BEGIN

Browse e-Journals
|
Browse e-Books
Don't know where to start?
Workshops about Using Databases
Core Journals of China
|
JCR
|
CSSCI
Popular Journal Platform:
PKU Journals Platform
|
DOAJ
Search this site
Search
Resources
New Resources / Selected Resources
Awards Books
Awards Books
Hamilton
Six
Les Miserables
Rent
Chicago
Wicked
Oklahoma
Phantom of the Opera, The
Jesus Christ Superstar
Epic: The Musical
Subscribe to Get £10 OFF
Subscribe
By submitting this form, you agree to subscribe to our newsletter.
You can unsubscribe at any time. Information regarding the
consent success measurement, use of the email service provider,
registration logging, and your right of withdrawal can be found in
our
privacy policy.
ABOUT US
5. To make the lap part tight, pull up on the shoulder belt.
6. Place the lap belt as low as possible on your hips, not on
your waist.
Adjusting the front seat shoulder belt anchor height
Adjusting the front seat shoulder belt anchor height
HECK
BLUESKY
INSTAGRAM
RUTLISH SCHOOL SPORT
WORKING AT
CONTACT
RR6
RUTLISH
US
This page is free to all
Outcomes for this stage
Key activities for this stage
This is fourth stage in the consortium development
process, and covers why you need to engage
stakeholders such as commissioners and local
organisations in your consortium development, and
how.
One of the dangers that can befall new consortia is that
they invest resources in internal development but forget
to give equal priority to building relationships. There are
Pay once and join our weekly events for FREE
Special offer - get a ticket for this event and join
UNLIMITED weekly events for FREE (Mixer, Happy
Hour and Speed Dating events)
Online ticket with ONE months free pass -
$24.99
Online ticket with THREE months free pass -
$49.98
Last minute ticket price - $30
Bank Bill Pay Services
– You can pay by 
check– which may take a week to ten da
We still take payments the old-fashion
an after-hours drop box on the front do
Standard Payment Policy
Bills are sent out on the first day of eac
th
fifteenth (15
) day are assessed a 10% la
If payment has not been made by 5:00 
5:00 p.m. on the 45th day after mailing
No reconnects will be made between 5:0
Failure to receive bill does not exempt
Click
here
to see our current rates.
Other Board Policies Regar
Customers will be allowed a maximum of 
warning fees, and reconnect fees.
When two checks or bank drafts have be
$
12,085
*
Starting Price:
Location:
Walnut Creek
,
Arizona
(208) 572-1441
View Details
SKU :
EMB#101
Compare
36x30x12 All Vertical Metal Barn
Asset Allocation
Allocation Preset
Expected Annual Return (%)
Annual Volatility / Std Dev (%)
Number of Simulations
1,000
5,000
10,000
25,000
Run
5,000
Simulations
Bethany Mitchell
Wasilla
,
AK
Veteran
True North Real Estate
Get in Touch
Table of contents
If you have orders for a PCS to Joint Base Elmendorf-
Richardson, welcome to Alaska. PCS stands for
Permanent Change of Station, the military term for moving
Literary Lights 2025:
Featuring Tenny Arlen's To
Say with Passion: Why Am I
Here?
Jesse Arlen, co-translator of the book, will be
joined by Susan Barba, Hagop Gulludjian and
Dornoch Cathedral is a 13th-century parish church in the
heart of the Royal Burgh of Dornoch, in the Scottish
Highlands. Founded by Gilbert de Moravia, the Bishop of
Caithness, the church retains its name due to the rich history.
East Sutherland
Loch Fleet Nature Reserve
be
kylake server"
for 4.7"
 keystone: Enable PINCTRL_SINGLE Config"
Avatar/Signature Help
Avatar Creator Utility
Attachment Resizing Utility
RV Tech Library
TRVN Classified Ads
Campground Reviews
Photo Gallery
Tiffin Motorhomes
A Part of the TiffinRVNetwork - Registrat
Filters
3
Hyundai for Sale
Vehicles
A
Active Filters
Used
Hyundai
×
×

END

*Requirement*:
Reproduce all lines from the records above that include the word "Simulations".

*Response for this exercise*:
Number of Simulations
Simulations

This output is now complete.